Paula nodded once. “Of course not. It’s just something you want. And when someone as decent as you wants someone dead, you’re like a lighthouse warning us of a dangerous rock. We removed that rock.”
“So … if I ever wish someone was dead in the future, you’ll have him killed on my say-so?” The thought pained her.
“You will probably never wish that again. You’ll be too concerned about being wrong. You’ll second-guess yourself, and your beacon will fade. Also, remember that some of our adepts read Hallam’s mind and knew all the terrible things he had done and was planning to do. You showed us where the danger was, and we confirmed it before we acted.
“Emily,” Paula said in her most soothing voice, “you don’t need to feel guilty about Hallam’s death. His family is much better off. So are a lot of other people, including yourself.”
“But with all you can obviously do, aren’t there things you could have done short of killing him?” Emily asked.
Paula did not smile now. “We see people like him as a cancer in the body of humanity. Cancer can’t be reasoned with or sequestered; it has to be killed. If left unchecked, cancer corrupts nearby cells, either weakening or destroying them. In time, Robert Hallam would have done that to your spirit, and to the spirits of other good people. We can’t permit that.”
Paula stood up. “I have to go now, Emily. You can tell other people about me, and our conversation, if you wish, but it’s not likely anyone will believe you. So you might not want to do that.”
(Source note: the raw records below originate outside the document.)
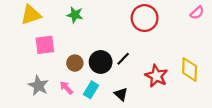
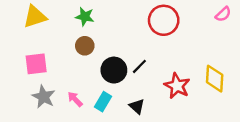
pink square: (45, 45) -> (36, 64), moved
brown circle: (75, 63) -> (85, 46), moved

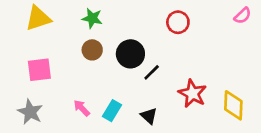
red circle: (164, 20) -> (178, 22), size x0.7
black circle: (114, 70) -> (130, 54), moved
yellow diamond: (215, 79) -> (233, 105), moved
gray star: (43, 97) -> (30, 112), moved

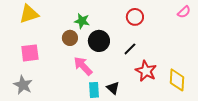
green star: (92, 18) -> (82, 21), moved
black line: (152, 72) -> (130, 49), moved
pink arrow: (82, 108) -> (83, 66), moved, size x1.5
cyan rectangle: (112, 111) -> (94, 90), moved, turned -35

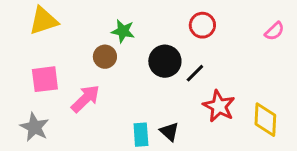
pink semicircle: (184, 12) -> (274, 31), moved
black circle: (99, 41) -> (165, 61), moved
pink arrow: (83, 66) -> (85, 99), moved, turned 90

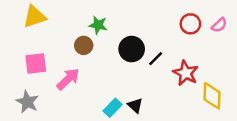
red circle: (202, 25) -> (190, 24), moved
red star: (219, 106) -> (186, 73), moved
cyan rectangle: (141, 135) -> (112, 108), turned 48

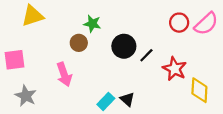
pink semicircle: (219, 25) -> (206, 24), size x1.6
pink square: (36, 63) -> (14, 60), moved
pink arrow: (68, 79) -> (64, 74), turned 115

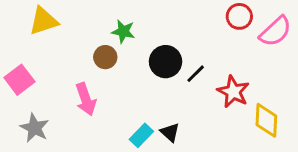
red circle: (179, 23) -> (239, 16), moved
pink square: (14, 60) -> (19, 80), turned -30

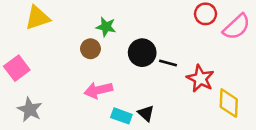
black line: (196, 74) -> (168, 63), turned 60
pink arrow: (86, 99) -> (98, 90), moved, turned 96
cyan rectangle: (141, 135) -> (121, 116), turned 66

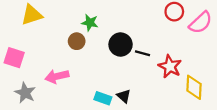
pink square: (17, 68) -> (14, 58), turned -35
pink arrow: (98, 90) -> (57, 76), moved

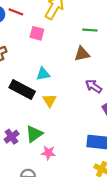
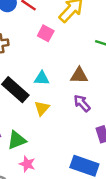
brown triangle: (82, 54) -> (79, 75), moved
purple arrow: (94, 86) -> (82, 103), moved

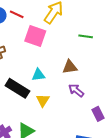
pink square: (46, 33) -> (35, 36), size x1.5

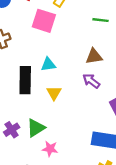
brown triangle: (70, 67) -> (94, 56), moved
black rectangle: (17, 88) -> (25, 80), turned 60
She walked over and put her hand on Emily’s shoulder. “And don’t let Robert Hallam – either his life or his death – keep you from being the wonderful, decent person you naturally are, and from doing what you want to do.”
Paula reached down and scratched Ribbons’s ears briefly. “Nice to meet you, too, Ribbons.” Then she walked out of Emily’s apartment, quietly closing the door behind her.
Emily sat and stroked her cat’s fur, trying to take in everything she’d just learned. On the one hand, it was quite pleasant to hear confirmation that she was a good person.
She let those opposing thoughts slowly meld in her consciousness.
On the other hand, however, the notion that a powerful organization was reading people’s minds and treating some people like cancers shook her to her core.
“Two things, Ribbons: One, I’m going to keep being a good person, just like I always have been. Two: I’m going to use that to fight her organization. The next time I so much as think that someone ought to get a hangnail, that’ll be my clue to find a way to help that person so he doesn’t get treated like a cancer.”
Ribbons purred, oblivious to his human’s newfound purpose in life.
But on the other side of the world, a person adept at sensing the strong emotions of others smiled happily.